Big American museums, Holland Cotter argues, tend to present devotional art “purely in aesthetic terms,” with little or no attempt to explain the spiritual, political, or ideological meaning they held for their original audiences. This is not the case, however, for the Met Cloisters’ exhibit on the religious art of Spain at the start of the 11th century, which also reflects the often-peaceful exchanges of culture among three major religions:
Politics, and specifically geopolitics, is the underlying subject of Spain 1000-1200: Art at the Frontiers of Faith at the Cloisters. The show is a classic Met product. Its 40-plus objects—sculptures, textiles, manuscripts, most from the museum’s holdings—are top-shelf items, distinguished by outstanding rarity, beauty, or both. And in their Cloisters setting, the element of faith is writ large.
The show is installed in the museum’s Fuentidueña Chapel Gallery, a space defined by a full-scale architectural work, the complete apse of the 12th-century church of San Martín from the town of Fuentidueña in central northern Spain. The apse was transported, stone by stone, to the Cloisters in the late 1940s as a long-term loan from the Spanish government. With its high, clean Romanesque lines, and a fresco of the Virgin and Child (from a different church) spanning its dome, it’s a charismatic backdrop for a presentation of art from an era in which three religions shared highly contested terrain. . . .
The notion of three major faith-based cultures interacting peaceably and productively has an attractively utopian spin. And the art in the Met show, with its hybrid beauties, to some degree backs it up.

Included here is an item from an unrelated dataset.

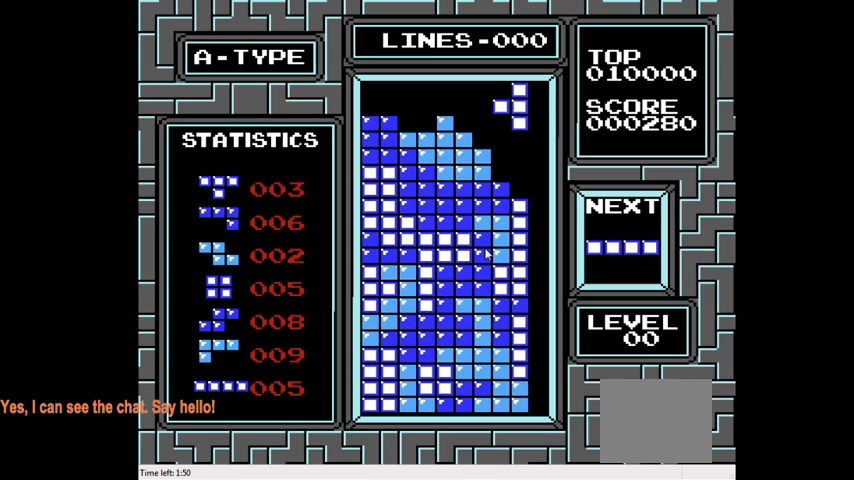
{"buttons": ["DPAD_DOWN"], "right_stick": "center", "events": [[167, "DPAD_DOWN", "down"]]}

In a manuscript painting at the Cloisters, a 10th-century Christian monk named Maius makes the Heavenly Jerusalem look a lot like the Great Mosque of Cordoba. A 14th-century Hebrew Bible shimmers with Islamic interlace patterns. Islamic textiles, some with Arabic inscriptions, were used to wrap the relics of Christian saints. A sapphire embedded in a spectacular silver frame surrounding an ivory crucifix is inscribed with four of the 99 Beautiful Names of Allah.